Task item – Can you give back the text of all the entries below, line for line and unchanged, but without the pictures?

##### Data supplied #####

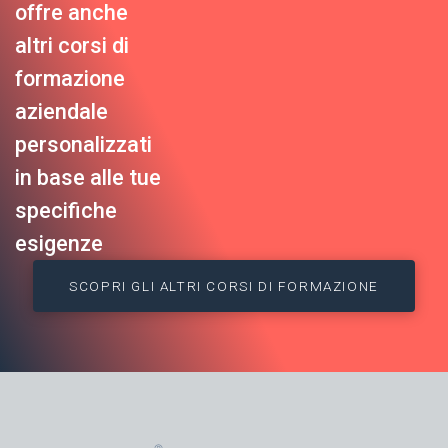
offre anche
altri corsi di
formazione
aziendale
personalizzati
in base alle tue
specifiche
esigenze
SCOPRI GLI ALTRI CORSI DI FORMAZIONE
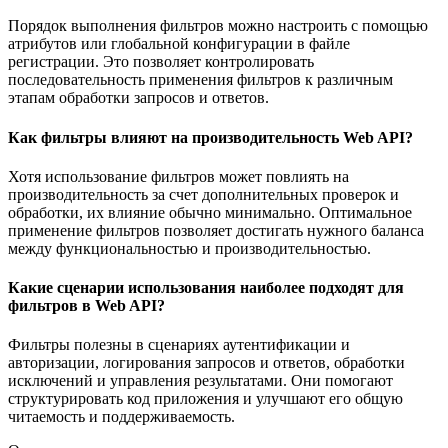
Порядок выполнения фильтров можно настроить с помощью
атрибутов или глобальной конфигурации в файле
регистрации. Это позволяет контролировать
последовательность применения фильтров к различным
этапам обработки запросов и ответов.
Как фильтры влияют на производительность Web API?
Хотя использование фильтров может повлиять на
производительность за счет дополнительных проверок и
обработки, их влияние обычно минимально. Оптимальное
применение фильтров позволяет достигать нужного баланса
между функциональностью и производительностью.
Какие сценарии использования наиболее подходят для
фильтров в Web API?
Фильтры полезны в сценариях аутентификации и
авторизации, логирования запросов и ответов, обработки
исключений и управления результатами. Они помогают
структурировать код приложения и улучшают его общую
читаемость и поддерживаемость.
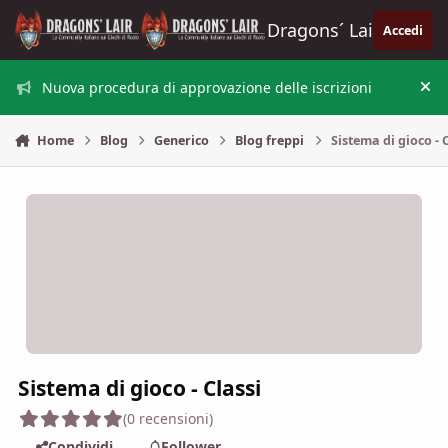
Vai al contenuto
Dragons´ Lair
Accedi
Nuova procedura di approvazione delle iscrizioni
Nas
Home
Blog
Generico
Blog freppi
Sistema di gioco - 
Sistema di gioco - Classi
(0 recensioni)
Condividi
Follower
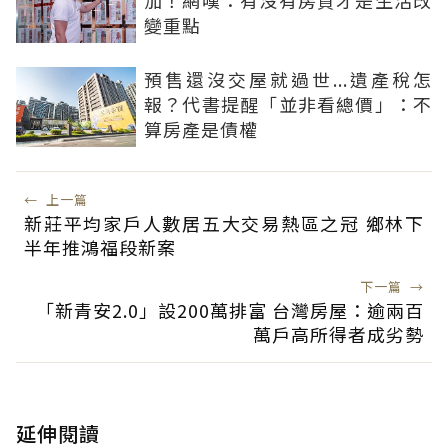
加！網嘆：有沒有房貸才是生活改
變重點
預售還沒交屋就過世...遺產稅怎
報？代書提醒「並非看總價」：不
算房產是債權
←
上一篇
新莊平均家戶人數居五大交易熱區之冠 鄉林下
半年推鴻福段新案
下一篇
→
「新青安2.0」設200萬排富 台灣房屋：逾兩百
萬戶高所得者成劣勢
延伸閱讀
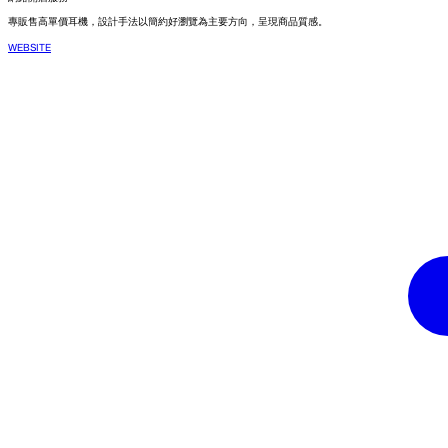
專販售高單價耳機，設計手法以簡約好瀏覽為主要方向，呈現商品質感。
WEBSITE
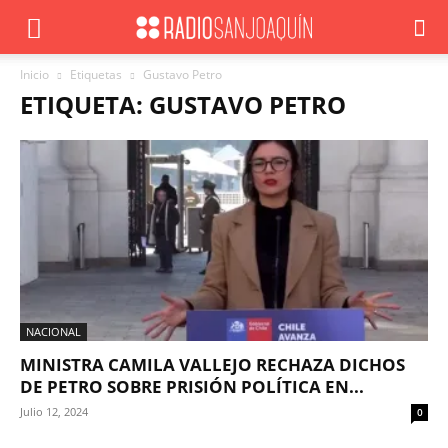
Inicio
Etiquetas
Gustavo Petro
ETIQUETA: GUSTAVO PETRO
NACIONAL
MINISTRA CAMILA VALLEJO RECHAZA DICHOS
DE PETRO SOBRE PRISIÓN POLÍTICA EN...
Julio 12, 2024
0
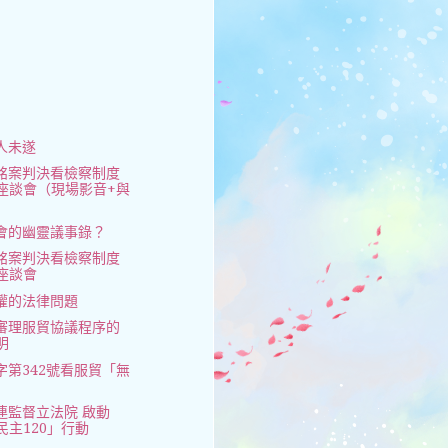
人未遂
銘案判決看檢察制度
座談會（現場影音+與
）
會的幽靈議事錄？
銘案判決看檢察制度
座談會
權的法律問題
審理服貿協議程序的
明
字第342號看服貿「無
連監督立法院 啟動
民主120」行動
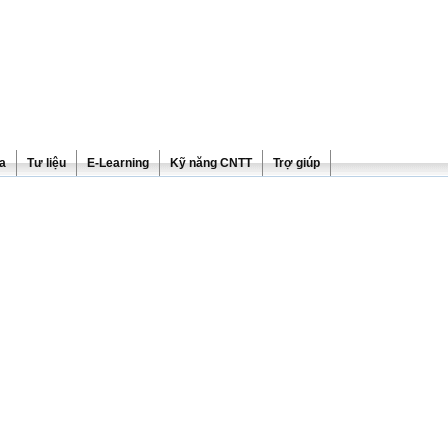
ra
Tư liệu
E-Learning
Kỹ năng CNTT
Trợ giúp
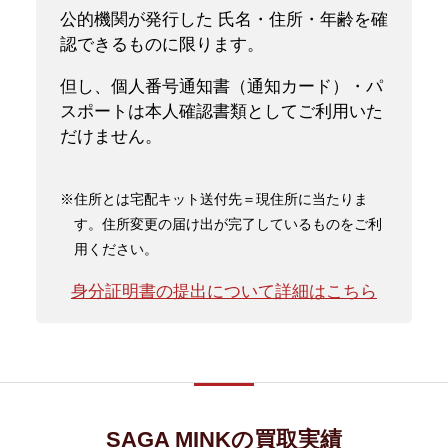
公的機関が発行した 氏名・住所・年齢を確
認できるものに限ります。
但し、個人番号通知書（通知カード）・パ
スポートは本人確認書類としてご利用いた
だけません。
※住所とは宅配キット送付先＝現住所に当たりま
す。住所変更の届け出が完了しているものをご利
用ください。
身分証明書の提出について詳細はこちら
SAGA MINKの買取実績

#####

Response for this exercise –
offre anche
altri corsi di
formazione
aziendale
personalizzati
in base alle tue
specifiche
esigenze
SCOPRI GLI ALTRI CORSI DI FORMAZIONE
Порядок выполнения фильтров можно настроить с помощью
атрибутов или глобальной конфигурации в файле
регистрации. Это позволяет контролировать
последовательность применения фильтров к различным
этапам обработки запросов и ответов.
Как фильтры влияют на производительность Web API?
Хотя использование фильтров может повлиять на
производительность за счет дополнительных проверок и
обработки, их влияние обычно минимально. Оптимальное
применение фильтров позволяет достигать нужного баланса
между функциональностью и производительностью.
Какие сценарии использования наиболее подходят для
фильтров в Web API?
Фильтры полезны в сценариях аутентификации и
авторизации, логирования запросов и ответов, обработки
исключений и управления результатами. Они помогают
структурировать код приложения и улучшают его общую
читаемость и поддерживаемость.
Vai al contenuto
Dragons´ Lair
Accedi
Nuova procedura di approvazione delle iscrizioni
Nas
Home
Blog
Generico
Blog freppi
Sistema di gioco - 
Sistema di gioco - Classi
(0 recensioni)
Condividi
Follower
加！網嘆：有沒有房貸才是生活改
變重點
預售還沒交屋就過世...遺產稅怎
報？代書提醒「並非看總價」：不
算房產是債權
←
上一篇
新莊平均家戶人數居五大交易熱區之冠 鄉林下
半年推鴻福段新案
下一篇
→
「新青安2.0」設200萬排富 台灣房屋：逾兩百
萬戶高所得者成劣勢
延伸閱讀
專販售高單價耳機，設計手法以簡約好瀏覽為主要方向，呈現商品質感。
WEBSITE
Inicio
Etiquetas
Gustavo Petro
ETIQUETA: GUSTAVO PETRO
NACIONAL
MINISTRA CAMILA VALLEJO RECHAZA DICHOS
DE PETRO SOBRE PRISIÓN POLÍTICA EN...
Julio 12, 2024
0
人未遂
銘案判決看檢察制度
座談會（現場影音+與
）
會的幽靈議事錄？
銘案判決看檢察制度
座談會
權的法律問題
審理服貿協議程序的
明
字第342號看服貿「無
連監督立法院 啟動
民主120」行動
ra
Tư liệu
E-Learning
Kỹ năng CNTT
Trợ giúp
公的機関が発行した 氏名・住所・年齢を確
認できるものに限ります。
但し、個人番号通知書（通知カード）・パ
スポートは本人確認書類としてご利用いた
だけません。
※住所とは宅配キット送付先＝現住所に当たりま
す。住所変更の届け出が完了しているものをご利
用ください。
身分証明書の提出について詳細はこちら
SAGA MINKの買取実績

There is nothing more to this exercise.